Everyone is pressed for time. But new research shows that spending your time to help others may be one of the best ways to increase productivity.
The analysis comes from professors at the Wharton School, Yale University and Harvard Business School. In fact, the study is so new that the PDF we acquired appears to be a pre-press copy on its way to publication!
Here’s the conclusion from Cassie Mogilner, Zoe Chance, and Michael Norton:
Although feeling starved for time generally leads individuals to prioritize spare hours for themselves over giving this precious resource away, our results suggest that if people instead spent time on others, they would feel less time constrained and more able to complete their myriad tasks and responsibilities.
At first glance, this does not make sense. Shouldn’t spending available time on our own work help us to feel less stressed?
In order to understand what’s going on, it makes sense to dig a little deeper into the research in this field. Psychologists are extremely interested in how people perceive time. For example, you may have found yourself in a conversation in the past where one person says: “We have plenty of time!” and another says “We don’t have much time at all!”
It is possible to conduct experiments that use these types of statements to measure individual reactions to different activities. The research doesn’t actually change time. If you have a week to go before the deadline, then no matter how you decide to spend the days ahead the total amount of time available will not really change.
So what should you do if you’re feeling pressed for time? Generally speaking, we here at Slaughter Development have a problem with deadlines. Certainly, though, one option is to ask for an extension. But most people probably agree with an old saying known as Parkinson’s Law:
Work expands so as to fill the time available for its completion.

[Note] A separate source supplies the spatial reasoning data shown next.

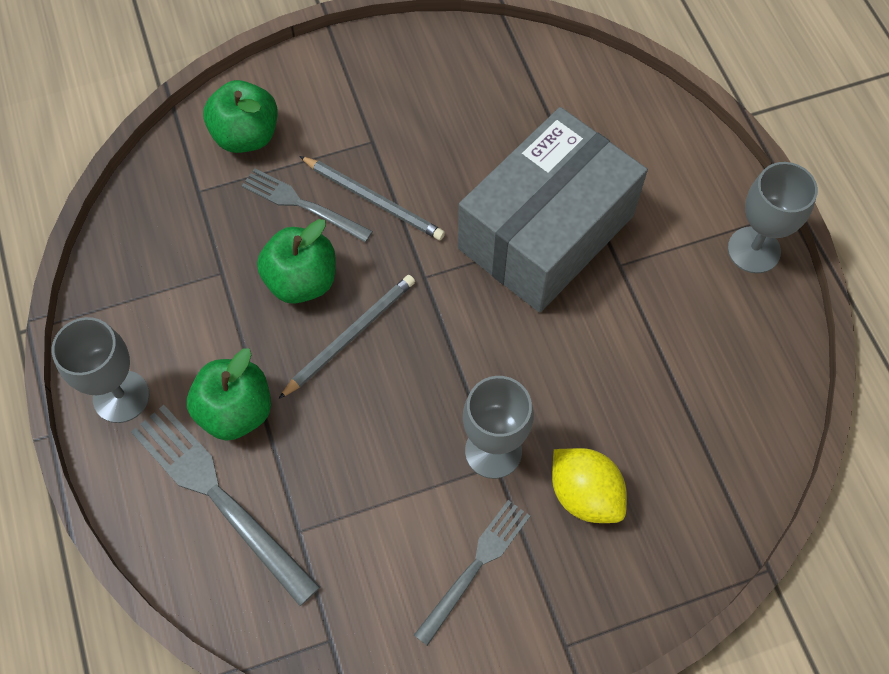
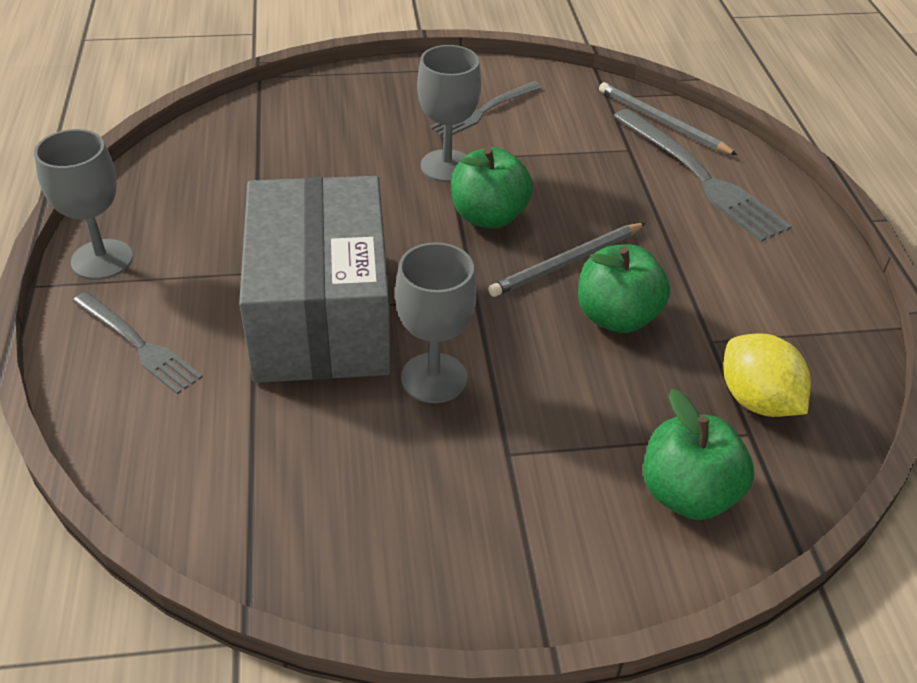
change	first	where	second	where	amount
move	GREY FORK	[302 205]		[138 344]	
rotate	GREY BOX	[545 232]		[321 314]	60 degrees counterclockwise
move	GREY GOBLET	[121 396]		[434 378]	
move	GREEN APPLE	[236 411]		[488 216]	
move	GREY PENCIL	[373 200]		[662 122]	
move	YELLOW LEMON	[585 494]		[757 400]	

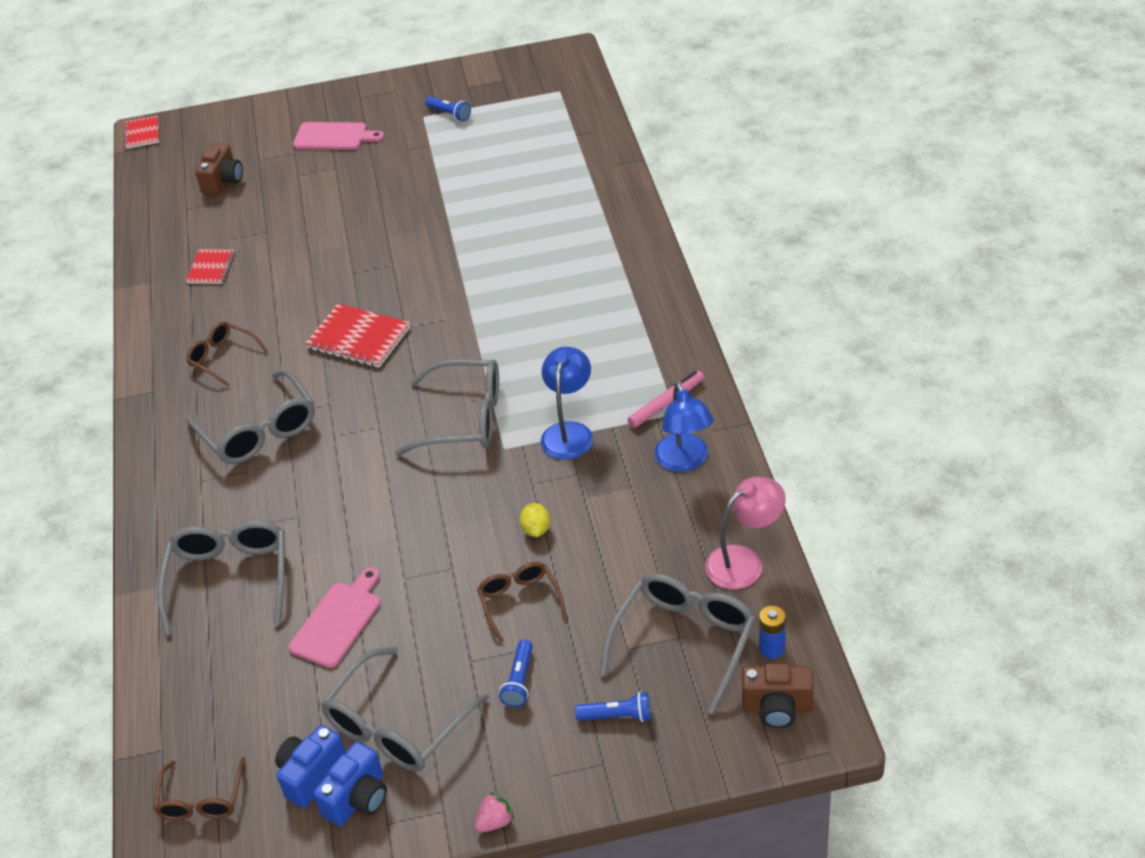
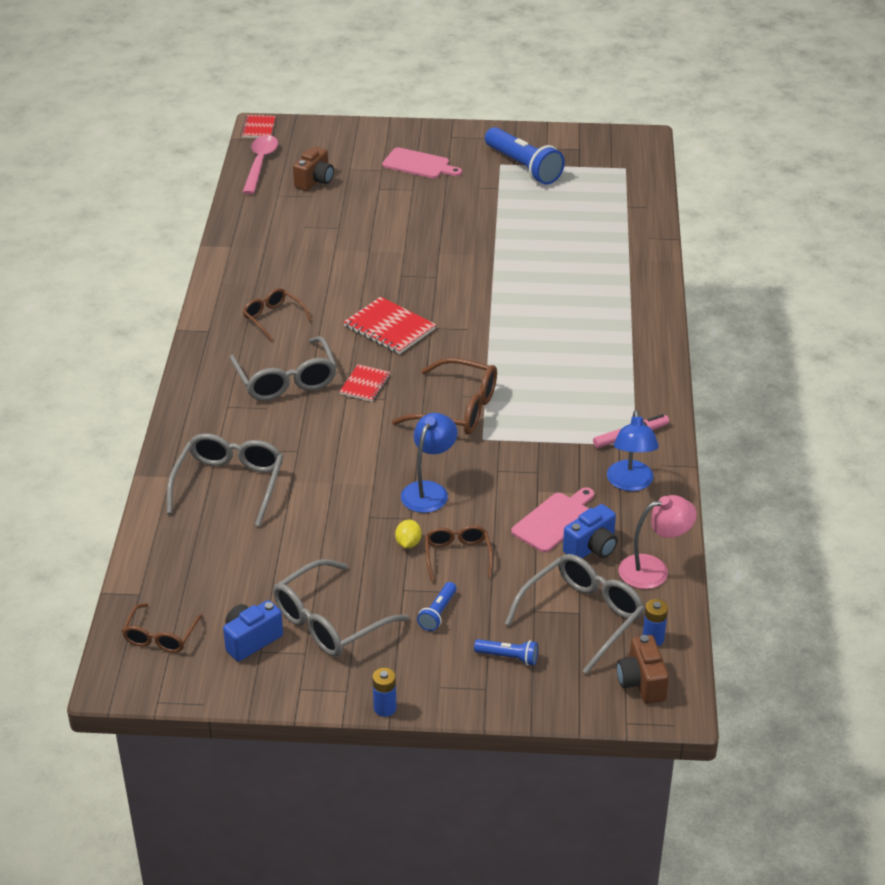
change	first	where	second	where	amount
insert			PINK SPOON	[260 164]	
move	RED NOTEBOOK	[211 268]		[365 384]	
replace	PINK STRAWBERRY	[495 822]	BLUE BATTERY	[385 708]	
recolor	GREY GLASSES	[465 419]	BROWN GLASSES	[457 409]	
move	YELLOW LEMON	[536 529]		[408 543]	
move	BLUE LAMP	[569 432]		[429 490]	
resize	BLUE FLASHLIGHT	[449 114]		[523 167]	x2.13
move	PINK CUTTING BOARD	[338 621]		[554 520]	
move	BLUE CAMERA	[358 799]		[592 548]	
rotate	BROWN CAMERA	[777 708]		[641 683]	60 degrees clockwise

In fact, the study reports the that people who unexpectedly get more time don’t necessary feel less stressed or more productive. Instead, it’s the individuals who have the chance to give away some of their time that have a stronger sense of their own available free time.
So what should you do? The last sentence in the paper explains clearly:
When individuals feel time-constrained, they should become more generous with their time – despite their inclination to be less so.

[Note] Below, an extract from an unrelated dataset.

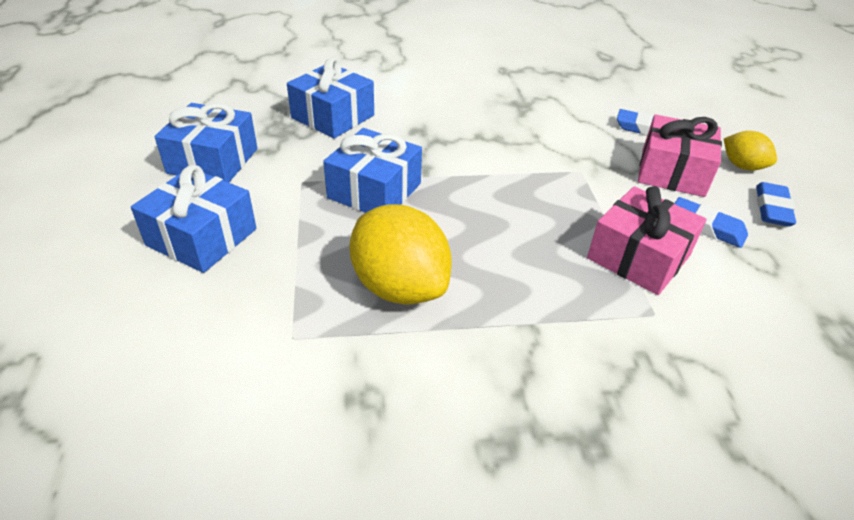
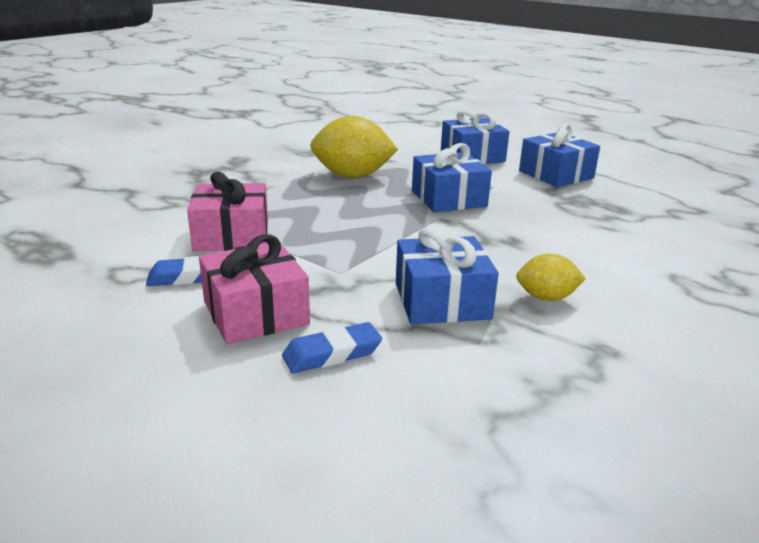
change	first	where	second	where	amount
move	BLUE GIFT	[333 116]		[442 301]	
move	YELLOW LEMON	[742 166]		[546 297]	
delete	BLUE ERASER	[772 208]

It may seem odd that using up the time we have would actually increase our effectiveness, but research supports this claim. It may be easier to think of it this way: when you’re feeling short on time, you probably don’t feel great about yourself or your work. But if you’ve just spent time helping someone else, your own self-concept will be much higher. As a result, you’re likely to be more productive, more efficient and more effective overall.
Try it yourself! Volunteer. Give back. Help a friend or a colleague. Escape the time crunch by paradoxically giving some of your time away.